### Polecenie
We wszystkich pozycjach zmień „Opened issue” na „Created issue” i przepisz je, resztę zostawiając bez zmian. Obrazki pomiń.

### Materiał źródłowy
──────────────────────────────
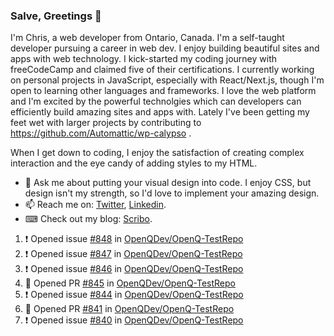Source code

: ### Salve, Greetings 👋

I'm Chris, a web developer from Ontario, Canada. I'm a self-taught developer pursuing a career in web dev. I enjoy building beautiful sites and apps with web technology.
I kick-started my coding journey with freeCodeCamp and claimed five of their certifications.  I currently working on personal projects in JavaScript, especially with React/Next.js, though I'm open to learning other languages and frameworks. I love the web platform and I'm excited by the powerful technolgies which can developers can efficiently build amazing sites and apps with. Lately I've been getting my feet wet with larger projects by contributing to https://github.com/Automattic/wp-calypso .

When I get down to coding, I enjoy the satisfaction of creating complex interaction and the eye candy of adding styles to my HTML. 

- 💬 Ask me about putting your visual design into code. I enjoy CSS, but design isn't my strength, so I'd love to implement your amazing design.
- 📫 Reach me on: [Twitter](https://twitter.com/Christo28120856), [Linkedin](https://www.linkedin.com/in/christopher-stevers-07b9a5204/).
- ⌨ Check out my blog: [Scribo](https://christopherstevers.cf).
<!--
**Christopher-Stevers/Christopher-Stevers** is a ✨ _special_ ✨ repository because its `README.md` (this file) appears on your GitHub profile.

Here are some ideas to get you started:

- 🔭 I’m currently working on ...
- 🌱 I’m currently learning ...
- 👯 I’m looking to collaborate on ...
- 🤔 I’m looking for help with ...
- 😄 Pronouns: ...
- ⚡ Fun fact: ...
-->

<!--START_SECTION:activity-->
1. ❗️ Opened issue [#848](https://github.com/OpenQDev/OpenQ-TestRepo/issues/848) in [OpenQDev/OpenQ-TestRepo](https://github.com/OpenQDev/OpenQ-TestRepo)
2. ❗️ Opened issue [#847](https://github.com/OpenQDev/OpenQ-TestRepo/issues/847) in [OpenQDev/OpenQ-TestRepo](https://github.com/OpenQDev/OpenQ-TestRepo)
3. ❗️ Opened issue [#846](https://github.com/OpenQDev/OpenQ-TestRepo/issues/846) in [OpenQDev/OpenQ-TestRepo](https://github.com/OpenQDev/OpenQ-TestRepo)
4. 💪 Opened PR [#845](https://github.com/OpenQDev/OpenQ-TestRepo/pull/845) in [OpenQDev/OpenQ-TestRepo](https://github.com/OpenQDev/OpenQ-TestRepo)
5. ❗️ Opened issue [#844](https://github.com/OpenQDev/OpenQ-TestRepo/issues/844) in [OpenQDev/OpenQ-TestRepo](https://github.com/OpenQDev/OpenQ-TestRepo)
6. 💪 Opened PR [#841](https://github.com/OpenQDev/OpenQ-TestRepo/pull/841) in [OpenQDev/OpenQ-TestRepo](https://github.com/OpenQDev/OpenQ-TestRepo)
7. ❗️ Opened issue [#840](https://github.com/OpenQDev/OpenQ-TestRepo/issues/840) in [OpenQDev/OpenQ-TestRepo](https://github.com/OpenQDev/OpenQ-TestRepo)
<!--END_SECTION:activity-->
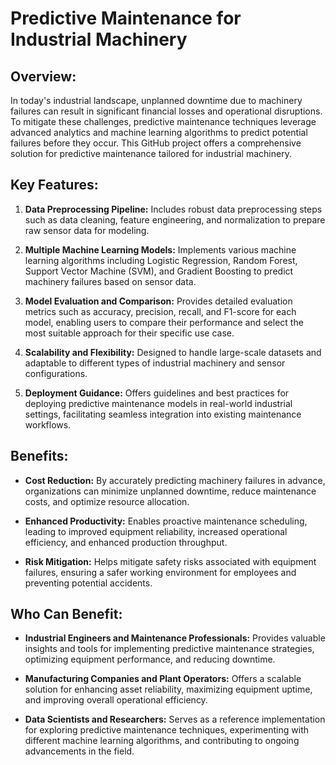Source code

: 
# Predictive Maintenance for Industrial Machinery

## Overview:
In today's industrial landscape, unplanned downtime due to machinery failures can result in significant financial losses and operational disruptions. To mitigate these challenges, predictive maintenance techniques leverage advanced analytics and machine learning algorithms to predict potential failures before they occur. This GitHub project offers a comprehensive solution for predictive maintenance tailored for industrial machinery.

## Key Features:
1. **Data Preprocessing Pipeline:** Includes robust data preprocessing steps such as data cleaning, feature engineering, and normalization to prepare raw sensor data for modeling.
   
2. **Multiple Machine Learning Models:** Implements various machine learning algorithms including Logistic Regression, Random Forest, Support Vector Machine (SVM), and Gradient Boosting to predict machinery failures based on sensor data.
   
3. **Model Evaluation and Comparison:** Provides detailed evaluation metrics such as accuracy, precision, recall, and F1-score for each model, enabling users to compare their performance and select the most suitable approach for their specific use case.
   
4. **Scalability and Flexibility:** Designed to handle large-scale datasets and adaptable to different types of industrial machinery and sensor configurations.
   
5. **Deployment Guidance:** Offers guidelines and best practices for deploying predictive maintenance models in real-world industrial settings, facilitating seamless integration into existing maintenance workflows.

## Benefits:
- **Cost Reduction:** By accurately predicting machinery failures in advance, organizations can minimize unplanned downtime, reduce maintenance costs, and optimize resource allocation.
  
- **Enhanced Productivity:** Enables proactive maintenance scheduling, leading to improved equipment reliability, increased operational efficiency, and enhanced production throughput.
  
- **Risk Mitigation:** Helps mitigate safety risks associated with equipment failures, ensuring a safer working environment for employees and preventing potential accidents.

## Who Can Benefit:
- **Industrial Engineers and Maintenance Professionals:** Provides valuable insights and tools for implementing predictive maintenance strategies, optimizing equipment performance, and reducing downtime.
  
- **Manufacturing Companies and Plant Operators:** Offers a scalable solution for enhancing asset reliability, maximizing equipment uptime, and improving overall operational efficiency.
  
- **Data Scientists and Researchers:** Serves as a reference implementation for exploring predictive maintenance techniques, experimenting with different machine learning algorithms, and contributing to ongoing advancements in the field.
──────────────────────────────
### Miejsce na odpowiedź
Source code

: ### Salve, Greetings 👋

I'm Chris, a web developer from Ontario, Canada. I'm a self-taught developer pursuing a career in web dev. I enjoy building beautiful sites and apps with web technology.
I kick-started my coding journey with freeCodeCamp and claimed five of their certifications.  I currently working on personal projects in JavaScript, especially with React/Next.js, though I'm open to learning other languages and frameworks. I love the web platform and I'm excited by the powerful technolgies which can developers can efficiently build amazing sites and apps with. Lately I've been getting my feet wet with larger projects by contributing to https://github.com/Automattic/wp-calypso .

When I get down to coding, I enjoy the satisfaction of creating complex interaction and the eye candy of adding styles to my HTML. 

- 💬 Ask me about putting your visual design into code. I enjoy CSS, but design isn't my strength, so I'd love to implement your amazing design.
- 📫 Reach me on: [Twitter](https://twitter.com/Christo28120856), [Linkedin](https://www.linkedin.com/in/christopher-stevers-07b9a5204/).
- ⌨ Check out my blog: [Scribo](https://christopherstevers.cf).
<!--
**Christopher-Stevers/Christopher-Stevers** is a ✨ _special_ ✨ repository because its `README.md` (this file) appears on your GitHub profile.

Here are some ideas to get you started:

- 🔭 I’m currently working on ...
- 🌱 I’m currently learning ...
- 👯 I’m looking to collaborate on ...
- 🤔 I’m looking for help with ...
- 😄 Pronouns: ...
- ⚡ Fun fact: ...
-->

<!--START_SECTION:activity-->
1. ❗️ Created issue [#848](https://github.com/OpenQDev/OpenQ-TestRepo/issues/848) in [OpenQDev/OpenQ-TestRepo](https://github.com/OpenQDev/OpenQ-TestRepo)
2. ❗️ Created issue [#847](https://github.com/OpenQDev/OpenQ-TestRepo/issues/847) in [OpenQDev/OpenQ-TestRepo](https://github.com/OpenQDev/OpenQ-TestRepo)
3. ❗️ Created issue [#846](https://github.com/OpenQDev/OpenQ-TestRepo/issues/846) in [OpenQDev/OpenQ-TestRepo](https://github.com/OpenQDev/OpenQ-TestRepo)
4. 💪 Opened PR [#845](https://github.com/OpenQDev/OpenQ-TestRepo/pull/845) in [OpenQDev/OpenQ-TestRepo](https://github.com/OpenQDev/OpenQ-TestRepo)
5. ❗️ Created issue [#844](https://github.com/OpenQDev/OpenQ-TestRepo/issues/844) in [OpenQDev/OpenQ-TestRepo](https://github.com/OpenQDev/OpenQ-TestRepo)
6. 💪 Opened PR [#841](https://github.com/OpenQDev/OpenQ-TestRepo/pull/841) in [OpenQDev/OpenQ-TestRepo](https://github.com/OpenQDev/OpenQ-TestRepo)
7. ❗️ Created issue [#840](https://github.com/OpenQDev/OpenQ-TestRepo/issues/840) in [OpenQDev/OpenQ-TestRepo](https://github.com/OpenQDev/OpenQ-TestRepo)
<!--END_SECTION:activity-->
Source code

: 
# Predictive Maintenance for Industrial Machinery

## Overview:
In today's industrial landscape, unplanned downtime due to machinery failures can result in significant financial losses and operational disruptions. To mitigate these challenges, predictive maintenance techniques leverage advanced analytics and machine learning algorithms to predict potential failures before they occur. This GitHub project offers a comprehensive solution for predictive maintenance tailored for industrial machinery.

## Key Features:
1. **Data Preprocessing Pipeline:** Includes robust data preprocessing steps such as data cleaning, feature engineering, and normalization to prepare raw sensor data for modeling.
   
2. **Multiple Machine Learning Models:** Implements various machine learning algorithms including Logistic Regression, Random Forest, Support Vector Machine (SVM), and Gradient Boosting to predict machinery failures based on sensor data.
   
3. **Model Evaluation and Comparison:** Provides detailed evaluation metrics such as accuracy, precision, recall, and F1-score for each model, enabling users to compare their performance and select the most suitable approach for their specific use case.
   
4. **Scalability and Flexibility:** Designed to handle large-scale datasets and adaptable to different types of industrial machinery and sensor configurations.
   
5. **Deployment Guidance:** Offers guidelines and best practices for deploying predictive maintenance models in real-world industrial settings, facilitating seamless integration into existing maintenance workflows.

## Benefits:
- **Cost Reduction:** By accurately predicting machinery failures in advance, organizations can minimize unplanned downtime, reduce maintenance costs, and optimize resource allocation.
  
- **Enhanced Productivity:** Enables proactive maintenance scheduling, leading to improved equipment reliability, increased operational efficiency, and enhanced production throughput.
  
- **Risk Mitigation:** Helps mitigate safety risks associated with equipment failures, ensuring a safer working environment for employees and preventing potential accidents.

## Who Can Benefit:
- **Industrial Engineers and Maintenance Professionals:** Provides valuable insights and tools for implementing predictive maintenance strategies, optimizing equipment performance, and reducing downtime.
  
- **Manufacturing Companies and Plant Operators:** Offers a scalable solution for enhancing asset reliability, maximizing equipment uptime, and improving overall operational efficiency.
  
- **Data Scientists and Researchers:** Serves as a reference implementation for exploring predictive maintenance techniques, experimenting with different machine learning algorithms, and contributing to ongoing advancements in the field.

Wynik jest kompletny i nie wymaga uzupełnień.